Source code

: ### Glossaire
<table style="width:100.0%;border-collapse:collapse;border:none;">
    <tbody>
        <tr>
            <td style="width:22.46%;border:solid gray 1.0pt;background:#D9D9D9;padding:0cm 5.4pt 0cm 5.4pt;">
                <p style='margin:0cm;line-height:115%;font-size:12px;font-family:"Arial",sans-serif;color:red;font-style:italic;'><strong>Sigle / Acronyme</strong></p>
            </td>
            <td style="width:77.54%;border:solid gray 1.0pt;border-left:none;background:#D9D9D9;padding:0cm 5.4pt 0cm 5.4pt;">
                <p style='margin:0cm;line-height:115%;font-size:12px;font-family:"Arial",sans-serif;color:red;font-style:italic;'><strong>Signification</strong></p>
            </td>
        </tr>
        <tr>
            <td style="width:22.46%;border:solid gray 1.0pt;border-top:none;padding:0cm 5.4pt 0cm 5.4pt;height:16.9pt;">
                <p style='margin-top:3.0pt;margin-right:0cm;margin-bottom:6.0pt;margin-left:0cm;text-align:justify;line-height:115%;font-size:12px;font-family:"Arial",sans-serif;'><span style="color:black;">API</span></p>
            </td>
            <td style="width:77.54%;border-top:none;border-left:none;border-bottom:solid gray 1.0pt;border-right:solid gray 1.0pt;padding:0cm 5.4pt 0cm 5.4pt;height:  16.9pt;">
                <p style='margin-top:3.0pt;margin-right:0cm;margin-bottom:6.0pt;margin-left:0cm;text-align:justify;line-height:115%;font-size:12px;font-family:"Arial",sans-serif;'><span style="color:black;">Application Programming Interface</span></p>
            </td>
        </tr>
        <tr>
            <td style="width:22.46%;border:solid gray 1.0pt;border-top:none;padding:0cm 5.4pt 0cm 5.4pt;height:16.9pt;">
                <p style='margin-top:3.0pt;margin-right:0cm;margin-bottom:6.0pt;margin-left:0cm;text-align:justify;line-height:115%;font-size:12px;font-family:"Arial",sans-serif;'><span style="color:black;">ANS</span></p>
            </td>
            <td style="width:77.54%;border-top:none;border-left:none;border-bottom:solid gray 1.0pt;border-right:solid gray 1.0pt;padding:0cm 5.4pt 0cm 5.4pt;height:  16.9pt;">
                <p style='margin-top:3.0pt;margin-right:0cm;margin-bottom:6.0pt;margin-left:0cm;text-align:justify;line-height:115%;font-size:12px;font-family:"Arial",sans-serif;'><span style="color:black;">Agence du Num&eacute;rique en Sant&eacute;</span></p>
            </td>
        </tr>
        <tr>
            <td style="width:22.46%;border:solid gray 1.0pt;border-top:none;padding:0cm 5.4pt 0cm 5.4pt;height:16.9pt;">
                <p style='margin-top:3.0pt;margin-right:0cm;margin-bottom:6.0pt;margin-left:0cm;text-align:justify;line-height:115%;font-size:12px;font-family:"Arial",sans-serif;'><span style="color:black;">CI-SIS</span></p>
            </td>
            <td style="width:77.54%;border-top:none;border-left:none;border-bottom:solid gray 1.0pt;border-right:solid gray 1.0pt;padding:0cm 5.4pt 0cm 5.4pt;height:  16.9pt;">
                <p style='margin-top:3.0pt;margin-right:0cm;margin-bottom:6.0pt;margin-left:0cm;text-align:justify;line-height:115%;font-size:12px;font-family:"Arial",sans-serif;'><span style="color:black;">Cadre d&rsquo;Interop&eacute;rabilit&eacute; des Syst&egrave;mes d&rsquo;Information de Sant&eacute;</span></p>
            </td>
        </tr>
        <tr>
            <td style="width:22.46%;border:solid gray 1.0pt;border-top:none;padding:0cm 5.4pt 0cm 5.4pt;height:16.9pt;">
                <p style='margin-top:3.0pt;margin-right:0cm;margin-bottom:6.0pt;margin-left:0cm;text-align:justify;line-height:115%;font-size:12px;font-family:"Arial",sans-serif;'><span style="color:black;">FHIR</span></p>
────────────────────
From the listing, copy every line that contains the string "background". Case counts.

**Solution below**
            <td style="width:22.46%;border:solid gray 1.0pt;background:#D9D9D9;padding:0cm 5.4pt 0cm 5.4pt;">
            <td style="width:77.54%;border:solid gray 1.0pt;border-left:none;background:#D9D9D9;padding:0cm 5.4pt 0cm 5.4pt;">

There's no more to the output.